SON günlerde üstünüze afiyet gribe yakalandığımdan sizlere her gün yazamadım. Bu arada gelen soruları veya eleştirileri de cevaplayamadım. Bu nedenle, biraz doğrulunca ve fırsatını maç da yokken bulup cevaplayalım dedim.

Tolga Özbaş, Sinan Engin’in Beyaz TV’sinden söz etmiş. Tolga kardeş, siz Sinan’ı dinlenseniz vaktinizi boca harcamış olursunuz. Sinan orada “Birisinin” elçisi olarak yer alıyor. O “Birisi” ile çok işbirliği var bugüne kadar. Geçen sene beni MHK Genel Merkezi’ne konuşmacı olarak çağırdılar. Gittim. Baktım programda Sinan da var, nerede diye sordum, siz geleceğinizi duyunca affını istedi dediler. Daha ne diyeyim dostum

Ümit Değirmenci, TFF başkanını ve icraatlarını eleştirmiş. Yerden göğe kadar böyle haklı olunur. Ama kabahat onun mu Siz ülkenin en büyük kulüplerinden birini iflas ettireceksiniz, bu da yetmiyormuş gibi UEFA’da sahtekârlıkla cezalandırılmasına neden olacaksınız ve sonra da o ülkenin futbol federasyonu başkanı olacaksınız. Dünyada benzeri bir gelişme varsa, ben bilmiyorum.

Osman Karaduman Milli Takım’ın başına hakemlere ve federasyona küfür eden birinin nasıl geldiğini sorgulamış. Demek ki insanlar yarınlarını da düşünmeli. Yarın beni bu ülkenin milli takıma davet ederlerse hangi yüzle giderim diye ağzından çıkanı kulağı duymalı. Haaa Terim hoca bu ülkenin bir numaralı hocasıdır, o başka. Ama söyleyin bana, neremiz doğru ki

Muzaffer Tekin’in gönderdiği mailler arasında en çok dikkat çekeni şuydu: Madem ki yepyeni oyuncular çağırıyorsunuz milli takıma, o zaman neden onların bazılarını, hem de özel maçta, oynatmıyorsunuz sorusu... Yüzde yüz haklısınız.
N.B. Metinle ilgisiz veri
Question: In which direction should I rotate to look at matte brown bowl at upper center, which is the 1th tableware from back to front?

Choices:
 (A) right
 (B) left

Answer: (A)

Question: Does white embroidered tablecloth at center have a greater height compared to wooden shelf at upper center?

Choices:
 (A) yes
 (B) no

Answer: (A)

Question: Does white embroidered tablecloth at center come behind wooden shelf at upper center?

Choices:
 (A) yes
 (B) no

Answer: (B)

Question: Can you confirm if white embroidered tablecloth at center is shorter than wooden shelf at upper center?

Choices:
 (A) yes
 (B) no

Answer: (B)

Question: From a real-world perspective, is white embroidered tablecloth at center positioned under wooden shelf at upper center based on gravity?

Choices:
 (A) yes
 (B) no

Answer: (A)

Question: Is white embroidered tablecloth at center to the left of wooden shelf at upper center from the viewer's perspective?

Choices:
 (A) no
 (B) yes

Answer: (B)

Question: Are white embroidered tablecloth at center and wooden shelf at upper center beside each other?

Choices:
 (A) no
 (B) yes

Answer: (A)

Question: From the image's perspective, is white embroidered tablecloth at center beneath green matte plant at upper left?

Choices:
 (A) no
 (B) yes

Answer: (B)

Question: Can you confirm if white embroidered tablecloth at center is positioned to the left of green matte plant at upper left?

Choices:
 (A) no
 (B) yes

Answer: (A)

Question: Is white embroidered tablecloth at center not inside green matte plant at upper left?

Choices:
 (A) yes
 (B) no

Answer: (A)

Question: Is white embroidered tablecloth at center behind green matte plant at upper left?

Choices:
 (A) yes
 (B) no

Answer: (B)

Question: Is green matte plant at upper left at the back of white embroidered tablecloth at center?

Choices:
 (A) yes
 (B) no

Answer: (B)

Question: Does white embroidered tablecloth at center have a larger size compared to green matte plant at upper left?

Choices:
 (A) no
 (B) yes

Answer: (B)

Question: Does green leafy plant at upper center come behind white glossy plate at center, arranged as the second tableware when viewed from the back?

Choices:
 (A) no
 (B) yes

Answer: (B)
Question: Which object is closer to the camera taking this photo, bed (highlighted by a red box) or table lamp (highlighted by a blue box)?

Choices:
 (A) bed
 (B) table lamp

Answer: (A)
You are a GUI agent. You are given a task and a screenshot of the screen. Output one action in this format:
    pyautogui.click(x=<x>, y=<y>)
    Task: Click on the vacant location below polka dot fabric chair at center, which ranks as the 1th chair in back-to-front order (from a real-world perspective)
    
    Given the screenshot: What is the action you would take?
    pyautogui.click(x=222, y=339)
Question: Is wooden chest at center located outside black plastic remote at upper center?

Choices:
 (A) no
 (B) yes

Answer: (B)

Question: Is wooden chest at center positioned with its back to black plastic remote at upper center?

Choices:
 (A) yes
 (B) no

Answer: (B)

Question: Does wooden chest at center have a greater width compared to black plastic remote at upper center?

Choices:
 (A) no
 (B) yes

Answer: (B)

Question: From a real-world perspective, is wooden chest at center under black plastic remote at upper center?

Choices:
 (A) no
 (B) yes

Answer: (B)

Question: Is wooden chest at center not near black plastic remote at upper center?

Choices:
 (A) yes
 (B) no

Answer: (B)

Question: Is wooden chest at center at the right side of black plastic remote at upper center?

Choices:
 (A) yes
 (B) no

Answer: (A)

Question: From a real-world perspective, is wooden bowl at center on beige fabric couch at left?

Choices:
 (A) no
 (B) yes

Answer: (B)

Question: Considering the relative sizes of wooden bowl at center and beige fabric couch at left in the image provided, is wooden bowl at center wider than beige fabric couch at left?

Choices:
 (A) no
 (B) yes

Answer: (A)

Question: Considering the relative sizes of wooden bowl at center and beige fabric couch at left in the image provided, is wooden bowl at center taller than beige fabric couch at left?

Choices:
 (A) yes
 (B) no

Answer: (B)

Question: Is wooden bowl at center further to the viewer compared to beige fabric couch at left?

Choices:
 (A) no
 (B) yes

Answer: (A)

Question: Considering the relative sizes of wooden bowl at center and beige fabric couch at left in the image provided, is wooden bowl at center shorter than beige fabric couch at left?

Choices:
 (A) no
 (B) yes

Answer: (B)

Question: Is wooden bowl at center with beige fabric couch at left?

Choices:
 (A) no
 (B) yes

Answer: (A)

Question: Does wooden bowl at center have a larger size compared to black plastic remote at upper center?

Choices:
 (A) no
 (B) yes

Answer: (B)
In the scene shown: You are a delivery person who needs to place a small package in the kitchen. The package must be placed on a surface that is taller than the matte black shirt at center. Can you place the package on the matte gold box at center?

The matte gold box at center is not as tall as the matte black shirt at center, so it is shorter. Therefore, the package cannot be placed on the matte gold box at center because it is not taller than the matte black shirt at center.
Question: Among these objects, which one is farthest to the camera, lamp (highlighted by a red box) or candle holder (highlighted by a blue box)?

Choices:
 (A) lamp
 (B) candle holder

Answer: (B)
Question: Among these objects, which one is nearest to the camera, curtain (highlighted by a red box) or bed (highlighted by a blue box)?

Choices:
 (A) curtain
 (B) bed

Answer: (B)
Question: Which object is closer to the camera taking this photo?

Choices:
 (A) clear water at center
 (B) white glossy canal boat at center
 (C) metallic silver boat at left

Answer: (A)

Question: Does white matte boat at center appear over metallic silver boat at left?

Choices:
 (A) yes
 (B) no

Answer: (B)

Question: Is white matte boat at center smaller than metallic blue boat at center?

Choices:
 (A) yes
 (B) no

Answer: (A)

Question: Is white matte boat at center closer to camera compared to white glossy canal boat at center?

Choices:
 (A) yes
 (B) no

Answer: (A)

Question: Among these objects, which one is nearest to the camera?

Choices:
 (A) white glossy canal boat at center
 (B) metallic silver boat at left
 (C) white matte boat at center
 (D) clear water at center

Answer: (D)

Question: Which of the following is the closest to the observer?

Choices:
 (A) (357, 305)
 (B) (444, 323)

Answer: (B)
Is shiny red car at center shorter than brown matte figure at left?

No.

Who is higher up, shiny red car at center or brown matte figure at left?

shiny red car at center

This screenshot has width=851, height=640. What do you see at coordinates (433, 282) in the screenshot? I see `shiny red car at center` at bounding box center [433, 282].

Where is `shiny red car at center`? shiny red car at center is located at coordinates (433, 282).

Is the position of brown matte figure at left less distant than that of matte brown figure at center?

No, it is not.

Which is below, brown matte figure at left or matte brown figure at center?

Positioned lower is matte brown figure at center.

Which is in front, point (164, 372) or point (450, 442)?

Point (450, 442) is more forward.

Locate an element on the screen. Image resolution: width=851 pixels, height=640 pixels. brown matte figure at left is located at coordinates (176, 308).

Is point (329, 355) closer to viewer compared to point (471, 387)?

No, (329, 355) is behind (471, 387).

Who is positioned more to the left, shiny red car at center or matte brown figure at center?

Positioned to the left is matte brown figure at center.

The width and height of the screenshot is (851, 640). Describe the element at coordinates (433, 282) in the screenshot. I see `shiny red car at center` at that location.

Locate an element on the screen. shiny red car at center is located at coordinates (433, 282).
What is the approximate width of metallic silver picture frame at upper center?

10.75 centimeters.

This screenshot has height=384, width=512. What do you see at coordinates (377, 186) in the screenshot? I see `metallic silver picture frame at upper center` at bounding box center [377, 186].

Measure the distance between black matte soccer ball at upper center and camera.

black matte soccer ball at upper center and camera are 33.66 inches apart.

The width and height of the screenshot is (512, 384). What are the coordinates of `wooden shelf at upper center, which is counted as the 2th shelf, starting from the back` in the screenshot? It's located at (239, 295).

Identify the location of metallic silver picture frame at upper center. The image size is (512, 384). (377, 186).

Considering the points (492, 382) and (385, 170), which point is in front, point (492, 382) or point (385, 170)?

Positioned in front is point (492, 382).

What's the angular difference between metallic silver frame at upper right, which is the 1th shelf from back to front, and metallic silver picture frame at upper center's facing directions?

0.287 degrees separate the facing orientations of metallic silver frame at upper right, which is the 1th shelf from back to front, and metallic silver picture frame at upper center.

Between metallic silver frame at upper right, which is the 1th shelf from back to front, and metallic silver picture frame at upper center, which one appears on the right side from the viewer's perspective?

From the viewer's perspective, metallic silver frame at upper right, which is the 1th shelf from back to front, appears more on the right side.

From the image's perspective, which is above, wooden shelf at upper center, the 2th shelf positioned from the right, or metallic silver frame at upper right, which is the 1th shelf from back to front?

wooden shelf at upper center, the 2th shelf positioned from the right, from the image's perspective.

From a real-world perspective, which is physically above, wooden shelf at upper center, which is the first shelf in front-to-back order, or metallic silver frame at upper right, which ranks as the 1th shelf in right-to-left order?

Hele hele kaleci ile ilgili tespit çok doğru. Acaba diyorum yenilerin bazılarını eskilerle birlikte yemek yesinler diye mi çağırdılar

Bülent Kurtar, ben Obradoviç yazısını yazınca şaşırmış, Hayret etmiş hatta. Nasıl olmuş da birini övmüşüm. Bülent kardeş; Lütfen kafanızı kumdan çıkartın. Benim birçok spor adamını övdüğüm o kadar çok yazı var ki... Ama siz görmek istediğinizi görüyorsunuz.

Eric Cantona rumuzlu dostum da, benim Obradoviç’le bir röportaj yapıp sporseveri aydınlatmamı istemiş. Sağ olun. Keşke yapabilsem. Ama biz o işleri artık gençlere bıraktık. Bize sadece izleyip, değerlendirmek kaldı. Sonra Fenerbahçe Kulübü acaba bize röportaj izni verir mi Hayır, işlerine gelmeyenleri bir Avrupa Kupası maçında bile stadı almıyorlar da...

Kamil Uçar da benim basketbolla ilgilenmememi garip karşılamış. Hatta biraz da gırgır geçmiş galiba... Kamil kardeş; bendeniz hem futbol hem basketbol, hem de voleybol oynadım. Hatta voleybolda okulumla bir İstanbul şampiyonluğum bile var. Siz bu eleştirilerinizi hayatında hiç spor yapmamış olup ahkam kesenlere yapın lütfen!

İsa Karaman dostumuz da bizi övmüş. Sağ olun! Biz dümdüz, kimseye bağlı olmadan, bilgilerimiz ışığında fikir yürütüp yorum yapıyoruz. Mesleğim bu temel üzerine oturtup yaptığımdan da çok mutluyum. Bizde sallamaca, bilmeden konuşma, hele hele ekrandaki bazı doktorlar gibi yalan söyleme yoktur.